NASA’s historic launch pad will be demolished

The Atlantis on Mobile Launcher Platform-2 space shuttle before launch on May 14, 2010.

The Atlantis on Mobile Launcher Platform-2 space shuttle before launch on May 14, 2010.
Image: NASA

NASA’s mobile launcher platform 2 – a structure involved in Apollo and Srhythm Shuttle missions – is in the process of being demolished. Incredibly, the space agency is getting rid of the huge platform to make room for parking spaces, like collectSpace reports.

In a matter of weeks, Mobile Launcher-2, or MLP-2, will be gone.

Built more than 50 years ago, NASA’s historic launcher was involved in notable missions like Apollo 12 and 14 (both manned missions to the Moon), Skylab (a precursor to the International Space Station) and each inaugural Srhythm Shuttle launch saved for Columbia. Most doubtfully, MLP-2 was the platform from which the Challenger space shuttle made its final, tragic flight in 1986. In total, the MLP-2 was involved in more than 50 launches from 1968 to 2011. So, yes, a lot of history joined this imposing 160 feet long and 135 foot-wide, 25-foot-tall structure (if you want more details on MLP-2, including a list of all NASA missions that you have been involved in, be sure to check out this extensive fan pwas)

The Saturn V rocket used for the Apollo 12, as it rests on the MLP-2 in 1969.

The Saturn V rocket used for the Apollo 12, as it rests on the MLP-2 in 1969.
Image: NASA

As Robert Pearlman of collectSPACE reports, NASA made the decision to demolish the platform for a reason that is too common.

Given its history, “the MLP-2 can be expected to be retired as a museum artifact,” wrote Pearlman, or “can continue to serve some purpose, like the other two legacy Apollo and shuttle mobile launch platforms. space did and are doing. ”But, as Scott Tenhoff, project manager for the MLP-2 demolition, told Pearlman, the space agency is getting rid of the platform“ because we’re running out of parking spaces ”.

Oof.

As Pearlman correctly points out, NASA has two similar platforms, MLP-1 (formerly ML-3) and MLP-3 (formerly ML-1). Built between 1963 and 1965, these three platforms were assembled for the Saturn V, Saturn IB and Saturn INT-21 rockets (the last of which never took off). Following Apollo, the structures were transformed, renamed and put to use for the Space Shuttle Program.

But NASA is now entering the Artemis era, and the old-time platform cannot bear the weight of NASA’s megarocket, the Space launch system, nor an umbilical tower to support its launch, according to collectSPACE. For that, NASA completed a new platform in 2018 called ML-1 and started building a second one, to be called ML-2, last year. It’s a lot of huge hardware out there, leading to the decision to dismantle the MLP-2.

Mobile Launcher Platform-3, as it appeared in 2011.
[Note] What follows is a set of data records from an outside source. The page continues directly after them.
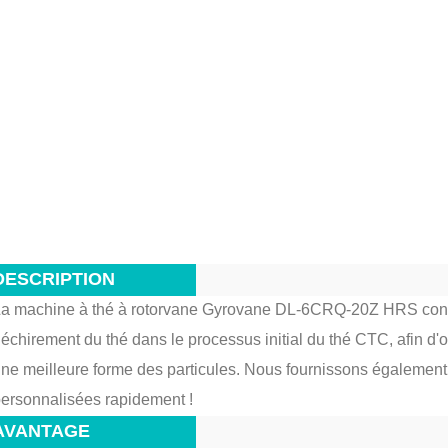
DESCRIPTION
a machine à thé à rotorvane Gyrovane DL-6CRQ-20Z HRS convient
échirement du thé dans le processus initial du thé CTC, afin d'o
ne meilleure forme des particules. Nous fournissons également t
ersonnalisées rapidement !
AVANTAGE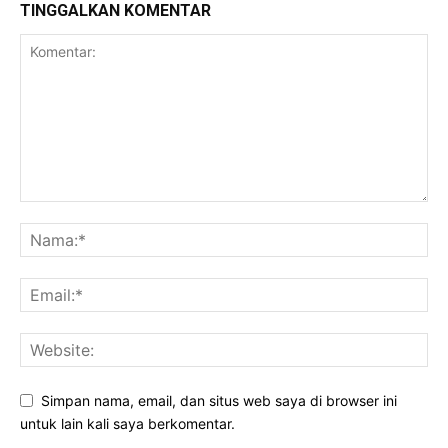
TINGGALKAN KOMENTAR
Simpan nama, email, dan situs web saya di browser ini
untuk lain kali saya berkomentar.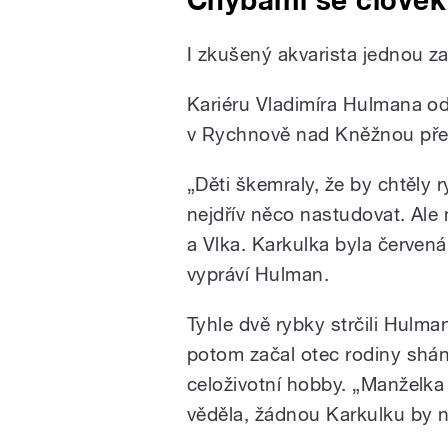
I zkušený akvarista jednou za
Kariéru Vladimíra Hulmana od
v Rychnově nad Kněžnou pře
„Děti škemraly, že by chtěly 
nejdřív něco nastudovat. Ale
a Vlka. Karkulka byla červen
vypráví Hulman.
Tyhle dvě rybky strčili Hulma
potom začal otec rodiny shán
celoživotní hobby. „Manželka 
věděla, žádnou Karkulku by n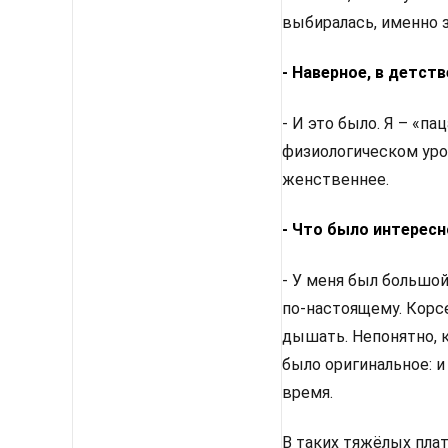
выбиралась, именно з
- Наверное, в детст
- И это было. Я – «п
физиологическом уро
женственнее.
- Что было интересн
- У меня был большой
по-настоящему. Корс
дышать. Непонятно, к
было оригинальное: и 
время.
В таких тяжёлых плат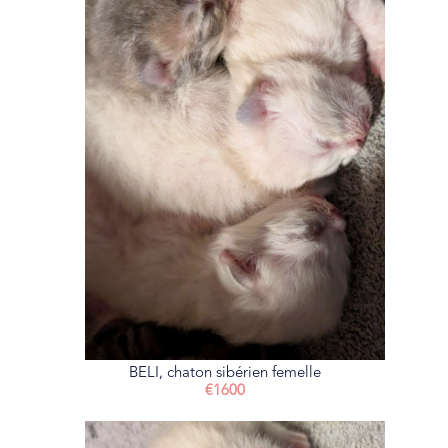
BELI, chaton sibérien femelle
€1600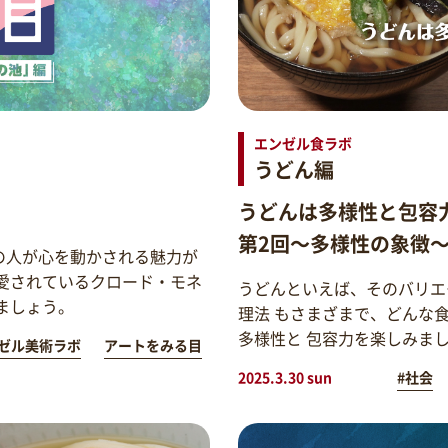
エンゼル食ラボ
うどん編
うどんは多様性と包容
第2回～多様性の象徴
の人が心を動かされる魅力が
愛されているクロード・モネ
うどんといえば、そのバリエ
ましょう。
理法 もさまざまで、どんな
多様性と 包容力を楽しみま
ゼル美術ラボ
アートをみる目
2025.3.30 sun
#社会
Mobile Launcher Platform-3, as it appeared in 2011.
Image: NASA

Neither MLP-1 or MLP-3 (pictured above) are currently scheduled for demolition, and MLP-1 is being used to prepare trackers (the paths taken by mobile launchers to the launch pad) for the next Space launch system. As NASA’s Exploration Ground Systems explained in a recent tweet, MLP-1 will ensure that the “path is strong enough to support the weight of the next @NASAArtemis I launch ”, which may happen later this year.
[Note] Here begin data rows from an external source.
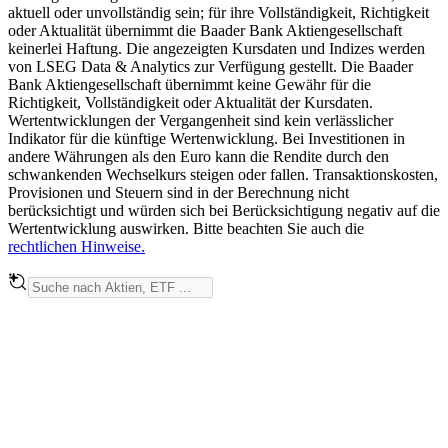
aktuell oder unvollständig sein; für ihre Vollständigkeit, Richtigkeit
oder Aktualität übernimmt die Baader Bank Aktiengesellschaft
keinerlei Haftung. Die angezeigten Kursdaten und Indizes werden
von LSEG Data & Analytics zur Verfügung gestellt. Die Baader
Bank Aktiengesellschaft übernimmt keine Gewähr für die
Richtigkeit, Vollständigkeit oder Aktualität der Kursdaten.
Wertentwicklungen der Vergangenheit sind kein verlässlicher
Indikator für die künftige Wertenwicklung. Bei Investitionen in
andere Währungen als den Euro kann die Rendite durch den
schwankenden Wechselkurs steigen oder fallen. Transaktionskosten,
Provisionen und Steuern sind in der Berechnung nicht
berücksichtigt und würden sich bei Berücksichtigung negativ auf die
Wertentwicklung auswirken. Bitte beachten Sie auch die
rechtlichen Hinweise.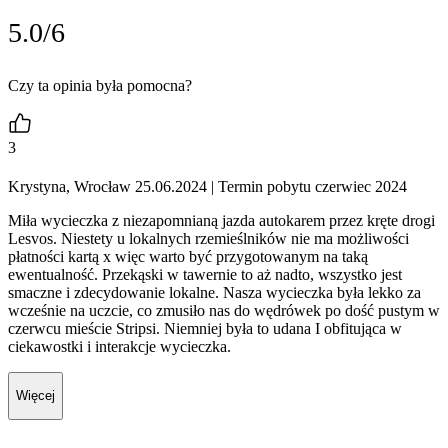
5.0/6
Czy ta opinia była pomocna?
3
Krystyna, Wrocław 25.06.2024
| Termin pobytu czerwiec 2024
Miła wycieczka z niezapomnianą jazda autokarem przez kręte drogi
Lesvos. Niestety u lokalnych rzemieślników nie ma możliwości
płatności kartą x więc warto być przygotowanym na taką
ewentualność. Przekąski w tawernie to aż nadto, wszystko jest
smaczne i zdecydowanie lokalne. Nasza wycieczka była lekko za
wcześnie na uczcie, co zmusiło nas do wędrówek po dość pustym w
czerwcu mieście Stripsi. Niemniej była to udana I obfitująca w
ciekawostki i interakcje wycieczka.
Więcej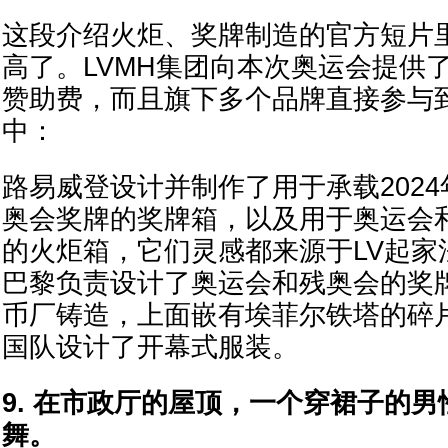
这段介绍火炬、奖牌制造的官方短片里
高了。LVMH集团向本次奥运会提供了
赞助费，而且旗下多个品牌直接参与
中：
路易威登设计并制作了用于承载202
奥会奖牌的奖牌箱，以及用于奥运会
的火炬箱，它们灵感都来源于LV起家
巴黎负责设计了奥运会和残奥会的奖
币厂铸造，上面嵌有埃菲尔铁塔的碎片钢材
国队设计了开幕式服装。
9. 在市政厅的屋顶，一个穿裙子的
舞。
The demolition process should take about a month. The contractors doing the work, Frank-Lin Services of Brevard, are using excavators with hydraulic shears to cut the platform section by section until it no longer exists, Tenhoff told collectSPACE.

Before dismantling the Mobile Launcher-2, NASA had asked around if anyone is interested in rescuing pieces of the gigantic structure, including the Smithsonian. Nobody answered.

It’s easy to be cynical about all of this, especially the whole parking thing, but sometimes you just need to move on. Hopefully, some smart people are removing the important parts, like a number plate or something of similar nostalgic value. Storing this gigantic structure next to a museum is obviously not plausible, but it would make sense to show some of its parts. MLP-2 is too iconic to be thrown away and forgotten.